Drag Show Spring 2023: Cowboys vs. Aliens
April 24, 2023
2023 Iowa College Media Association award winner, First Place – Best Print/Online Feature Photo
A spaceship piloted by some gay glittery aliens sends down a beam to pluck up a cowboy — who is wearing six-inch-heeled, bright pink spurred boots — from everything they know. This is the energy that came from the extraterrestrial-Western experience, also known as the Grinnell College Drag Show of the spring 2023 semester, put on by the Queer People of Color organization (QPOC) this past Friday night with the theme of cowboys versus aliens.
Jenny Rodrigues Santos `23, a.k.a. Sancho Stardust, is the president of QPOC and was the main organizer of Drag Show. Because this Grinnell tradition is so important to her and no one else had expressed interest in leading the event this semester, she stepped into the role.
“I remember my first year going to Drag Show. As a queer person, it was really good to see familiar faces up there just owning it. It’s a really empowering thing, I think,” Rodrigues Santos said, saying that drag provides spaces of empowerment and freedom for queer people without restrictions and stigma. “It’s important to me as a gender-variant person.”
Both Rodrigues Santos and co-emcee for the night, Evelynn Coffie `24, a.k.a. Cosmic Cunt Wrangler, spoke on how the theme originated from the gay imagery prevalent in both cowboy and alien aesthetics. Coffie said that though they are very distinct things, media, such as movies, unites the two themes together.

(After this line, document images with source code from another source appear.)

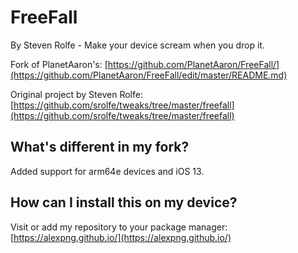# FreeFall
By Steven Rolfe - Make your device scream when you drop it.

Fork of PlanetAaron's:
[https://github.com/PlanetAaron/FreeFall/](https://github.com/PlanetAaron/FreeFall/edit/master/README.md)

Original project by Steven Rolfe:
[https://github.com/srolfe/tweaks/tree/master/freefall](https://github.com/srolfe/tweaks/tree/master/freefall)

## What's different in my fork?
Added support for arm64e devices and iOS 13.

## How can I install this on my device?
Visit or add my repository to your package manager:
[https://alexpng.github.io/](https://alexpng.github.io/)
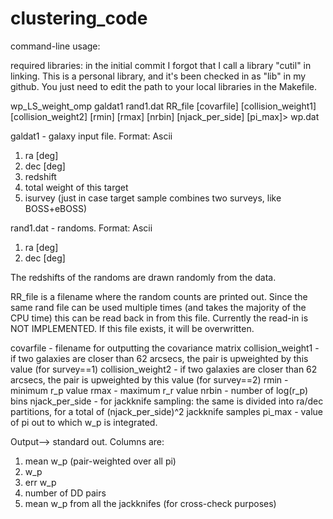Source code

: # clustering_code

command-line usage:

required libraries: in the initial commit I forgot that I call a library "cutil" in linking. This is a personal library, and it's been checked in as "lib" in my github. You just need to edit the path to your local libraries in the Makefile.

wp_LS_weight_omp galdat1 rand1.dat RR_file [covarfile] [collision_weight1] [collision_weight2] [rmin] [rmax] [nrbin] [njack_per_side] [pi_max]> wp.dat

galdat1 - galaxy input file. Format: Ascii
  1) ra [deg]
  2) dec [deg]
  3) redshift
  4) total weight of this target
  5) isurvey (just in case target sample combines two surveys, like BOSS+eBOSS)
  
rand1.dat - randoms. Format: Ascii
  1) ra [deg]
  2) dec [deg]
  
The redshifts of the randoms are drawn randomly from the data.

RR_file is a filename where the random counts are printed out. Since the same rand file can be used multiple times (and takes the majority of the CPU time) this can be read back in from this file. Currently the read-in is NOT IMPLEMENTED. If this file exists, it will be overwritten.

covarfile - filename for outputting the covariance matrix
collision_weight1 - if two galaxies are closer than 62 arcsecs, the pair is upweighted by this value (for survey==1)
collision_weight2 - if two galaxies are closer than 62 arcsecs, the pair is upweighted by this value (for survey==2)
rmin - minimum r_p value
rmax - maximum r_r value
nrbin - number of log(r_p) bins
njack_per_side - for jackknife sampling: the same is divided into ra/dec partitions, for a total of (njack_per_side)^2 jackknife samples
pi_max - value of pi out to which w_p is integrated.

Output--> standard out. Columns are:
  1)  mean w_p (pair-weighted over all pi)
  2)  w_p
  3) err w_p
  4) number of DD pairs
  5) mean w_p from all the jackknifes (for cross-check purposes)
  
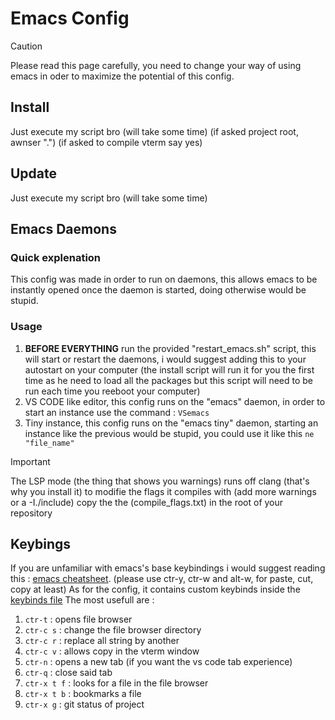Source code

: # Emacs Config
>[!CAUTION]
>Please read this page carefully, you need to change your way of using emacs in oder to maximize the potential of this config.

## Install
Just execute my script bro (will take some time)
(if asked project root, awnser ".")
(if asked to compile vterm say yes)

## Update
Just execute my script bro (will take some time)

## Emacs Daemons
### Quick explenation
This config was made in order to run on daemons, this allows emacs to be instantly opened once the daemon is started, doing otherwise would be stupid.

### Usage
1. **BEFORE EVERYTHING** run the provided "restart_emacs.sh" script, this will start or restart the daemons, i would suggest adding this to your autostart on your computer (the install script will run it for you the first time as he need to load all the packages but this script will need to be run each time you reeboot your computer)
2. VS CODE like editor, this config runs on the "emacs" daemon, in order to start an instance use the command : `VSemacs`
3. Tiny instance, this config runs on the "emacs tiny" daemon, starting an instance like the previous would be stupid, you could use it like this `ne "file_name"`

>[!IMPORTANT]
>The LSP mode (the thing that shows you warnings) runs off clang (that's why you install it) to modifie the flags it compiles with (add more warnings or a -I./include) copy the the (compile_flags.txt) in the root of your repository


## Keybings
If you are unfamiliar with emacs's base keybindings i would suggest reading this : [emacs cheatsheet](https://www.gnu.org/software/emacs/refcards/pdf/refcard.pdf). (please use ctr-y, ctr-w and alt-w, for paste, cut, copy at least)
As for the config, it contains custom keybinds inside the [keybinds file](.emacs.default/custom/keyboard-shortcuts.el)
The most usefull are :
1. `ctr-t` : opens file browser
2. `ctr-c s` : change the file browser directory
3. `ctr-c r` : replace all string by another
4. `ctr-c v` : allows copy in the vterm window
5. `ctr-n` : opens a new tab (if you want the vs code tab experience)
6. `ctr-q` : close said tab
7. `ctr-x t f` : looks for a file in the file browser
8. `ctr-x t b` : bookmarks a file
9. `ctr-x g` : git status of project
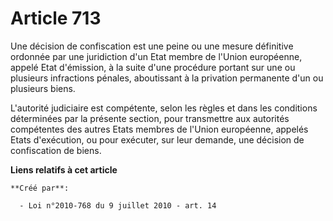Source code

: # Article 713

Une décision de confiscation est une peine ou une mesure définitive ordonnée par une juridiction d'un Etat membre de l'Union
européenne, appelé Etat d'émission, à la suite d'une procédure portant sur une ou plusieurs infractions pénales, aboutissant
à la privation permanente d'un ou plusieurs biens. 

L'autorité judiciaire est compétente, selon les règles et dans les conditions déterminées par la présente section, pour
transmettre aux autorités compétentes des autres Etats membres de l'Union européenne, appelés Etats d'exécution, ou pour
exécuter, sur leur demande, une décision de confiscation de biens.

**Liens relatifs à cet article**

	**Créé par**:

	  - Loi n°2010-768 du 9 juillet 2010 - art. 14
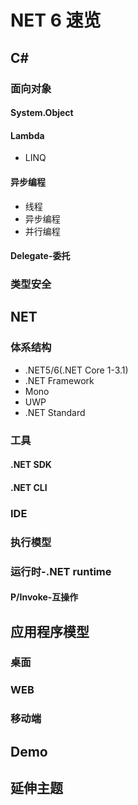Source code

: # NET 6 速览

## C#

### 面向对象

#### System.Object

#### Lambda

- LINQ

#### 异步编程

- 线程
- 异步编程
- 并行编程

#### Delegate-委托


### 类型安全


## NET

### 体系结构

- .NET5/6(.NET Core 1-3.1)
- .NET Framework
- Mono
- UWP 
- .NET Standard

### 工具

#### .NET SDK

#### .NET CLI

### IDE

### 执行模型

### 运行时-.NET runtime

#### P/Invoke-互操作

## 应用程序模型

### 桌面

### WEB

### 移动端

## Demo

## 延伸主题

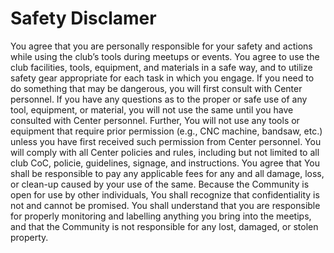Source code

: # Safety Disclamer
You agree that you are personally responsible for your safety and actions while using the club’s tools during meetups or events. You agree to use the club facilities, tools, equipment, and materials in a safe way, and to utilize safety gear appropriate for each task in which you engage. If you need to do something that may be dangerous, you will first consult with Center personnel. If you have any questions as to the proper or safe use of any tool, equipment, or material, you will not use the same until you have consulted with Center personnel. Further, You will not use any 
 tools or equipment that require prior permission (e.g., CNC machine, bandsaw, etc.) unless you have first received such permission from Center personnel. You will comply with all Center policies and rules, including but not limited to all club CoC, policie, guidelines, signage, and instructions. You agree that You shall be responsible to pay any applicable fees for  any and all damage, loss, or clean-up caused by your use of the same. Because the Community is open for use by other individuals, You shall recognize that confidentiality is not and cannot be promised. You shall understand that you are responsible for properly monitoring and labelling anything you bring into the meetips, and that the Community is not responsible for any lost, damaged, or stolen property.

Rodrigues Santos also spoke on the significance of QPOC’s role in hosting the event. She said that QPOC’s purposeful creation of space for queer people of color addresses the fact that many queer spaces become white-dominated, and many spaces for students of color become straight- and cis-dominated. While Drag Show is QPOC’s largest annual project as a student organization, the event also gives the club a reason to continue and receive resources, Rodrigues Santos said, in addition to it being a crucial space for queer students of color. In both advertising for and putting on Drag Show, QPOC spreads awareness of its presence to the rest of the campus along with leaving an institutional mark with each rebirth of the event.
One more unsaid reason for Drag Show comes from its fundraising efforts via tips, which in the past have traditionally benefited organizations that help LGBTQ+ people, according to Rodrigues Santos. This semester, the money raised in bills that the audience members rain on the performers will go to the Iowa Trans Mutual Aid Fund.
“Drag has its roots with queer people of color,” said Coffie. “I think it’s important that no other group on campus should be doing this because what is your stake in it? I think for us, there is history behind it. It’s critical.”